According to the Department of Housing and Urban Development, the number of homeless people grew by 38 percent in 2013 compared to 2010.
But there's good news in the mix.
Last year, the homeless population dropped by 73 percent in Arkansas Delta region and it dropped by 25 percent in Little Rock.
While there are many programs to help people get on their feet, some find other means.
Arthur Hooker got off the streets using a pair of hair clippers and shears.
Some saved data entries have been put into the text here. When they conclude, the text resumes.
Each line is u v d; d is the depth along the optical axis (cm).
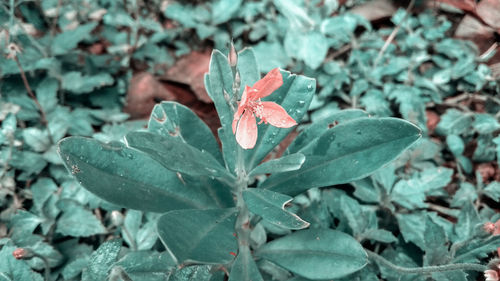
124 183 21
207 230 19
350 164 20
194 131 23
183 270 22
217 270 23
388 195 27
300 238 22
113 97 33
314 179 21
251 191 20
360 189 27
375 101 33
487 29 35
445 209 28
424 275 23
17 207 28
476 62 34
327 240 21
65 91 33
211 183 23
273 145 22
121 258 23
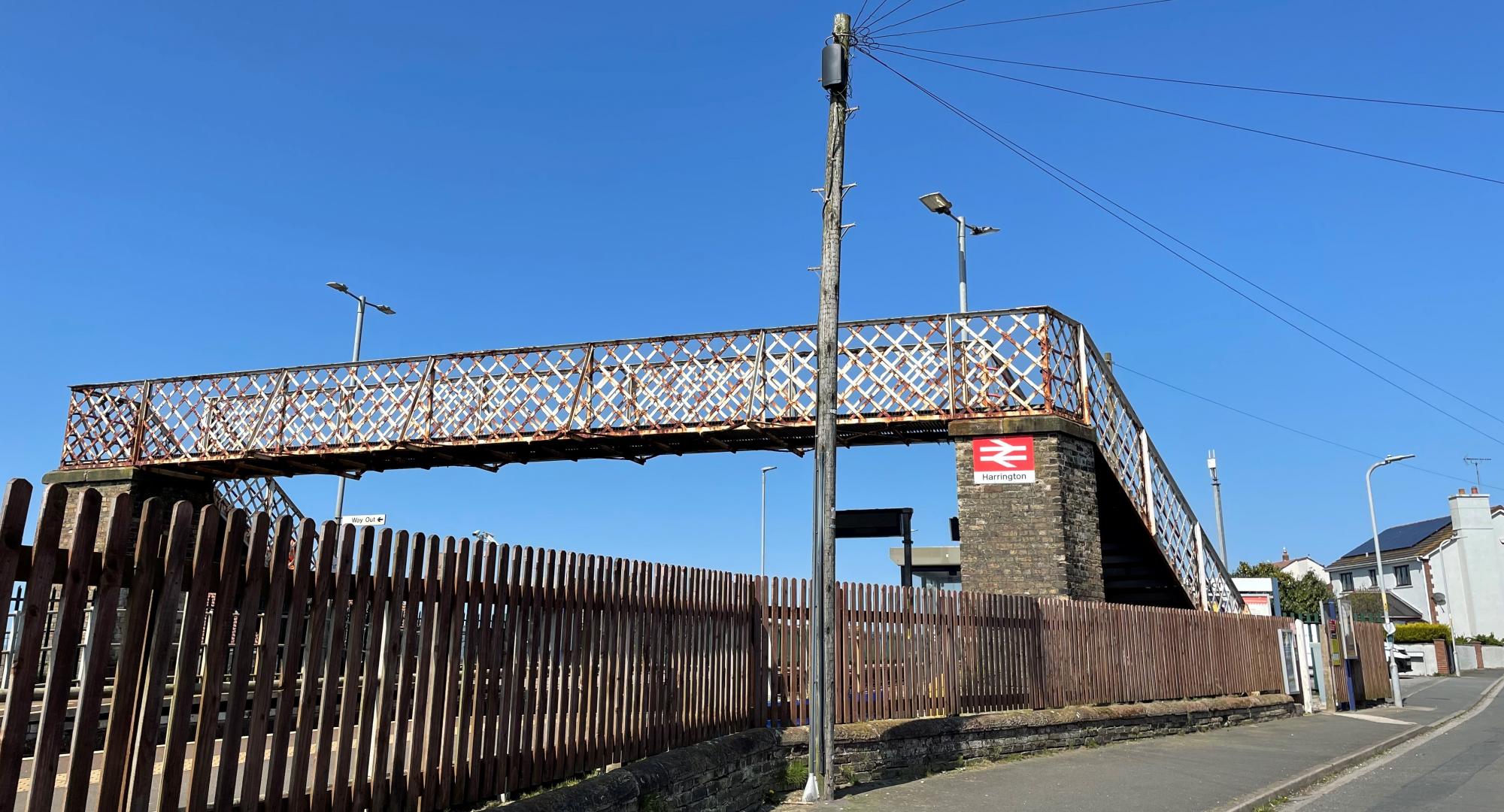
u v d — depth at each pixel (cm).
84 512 376
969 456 1538
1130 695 1465
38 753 353
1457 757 1363
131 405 2030
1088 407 1608
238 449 1933
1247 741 1447
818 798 905
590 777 693
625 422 1702
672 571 848
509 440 1758
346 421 1867
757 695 984
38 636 356
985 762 1142
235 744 431
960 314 1584
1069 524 1495
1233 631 1834
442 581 561
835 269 982
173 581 405
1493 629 5834
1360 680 2334
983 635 1220
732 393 1652
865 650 1080
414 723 535
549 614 669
The 24-year old is on the road to becoming a barber.
He's enrolled at Little Rock's Washington Barber College, and says he loves what he's doing right now.
But not so long ago, Arthur was down on his luck and homeless.
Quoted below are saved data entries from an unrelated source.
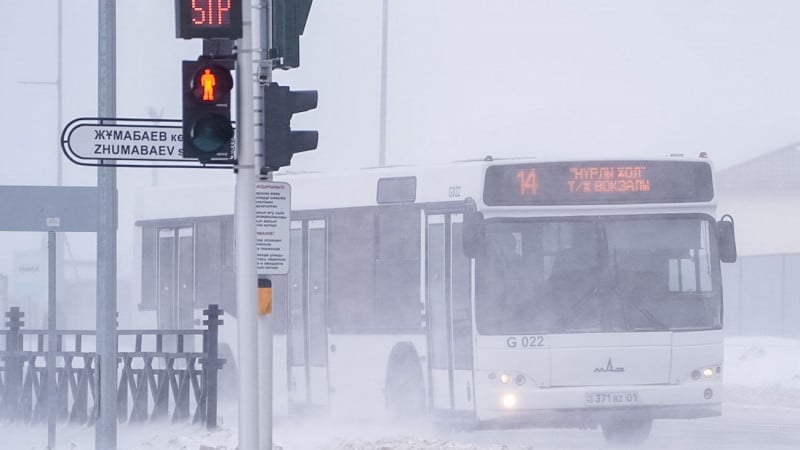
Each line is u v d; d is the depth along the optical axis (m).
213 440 53.53
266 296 38.72
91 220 54.06
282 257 39.66
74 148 37.41
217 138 34.25
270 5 38.84
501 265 55.56
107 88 49.00
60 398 64.81
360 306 62.53
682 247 56.78
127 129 37.62
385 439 50.91
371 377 61.81
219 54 34.62
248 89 35.53
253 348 35.69
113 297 49.94
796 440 57.72
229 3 34.00
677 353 55.97
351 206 63.41
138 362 65.81
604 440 60.28
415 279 59.47
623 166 56.62
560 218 56.12
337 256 64.00
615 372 55.56
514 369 55.19
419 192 59.47
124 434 58.66
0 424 66.06
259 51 38.75
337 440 53.88
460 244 57.00
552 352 55.31
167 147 37.69
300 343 66.12
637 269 56.16
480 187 55.78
"It was rough, it was depressing," he said. "It was something I wasn't used to it at all."
Arthur had escaped the mean streets of Chicago and drove to Little Rock hoping for a better life living with his cousin, but things didn't work out.
Next thing he knew he was on the web searching for homeless shelters and went to the first one that popped up — the Compassion Center.
Arthur was homeless for months and at times found himself sleeping outside on the streets because he failed to get to the shelter before the cut off.
Then one day, someone from Washington Barber College came by asking homeless people if they wanted a free hair cut and style.
The college typically makes the offer because it helps the students by giving them practical experience and picks up the spirits of those living on the streets.
For Arthur, it would be life changing.
Arlo Washington owns the barber school.
"I tell students we deal with people from the gutter most to the utter most," he said.
Washington said he was immediately impressed with Arthur.
"It was something about him that made me take interest because he was really sincere and genuine," he recalled.
Washington helped him get started by giving him a few bucks.
Today, Arthur is halfway through his course work to getting his barber's certificate.
Arthur is already returning the favor, shaving heads of some of the people he bunked with all those nights at the Compassion Center.
When asked about how helping homeless people makes him feel he responded, "I feel like that's my purpose in life, to help people. It makes me feel good."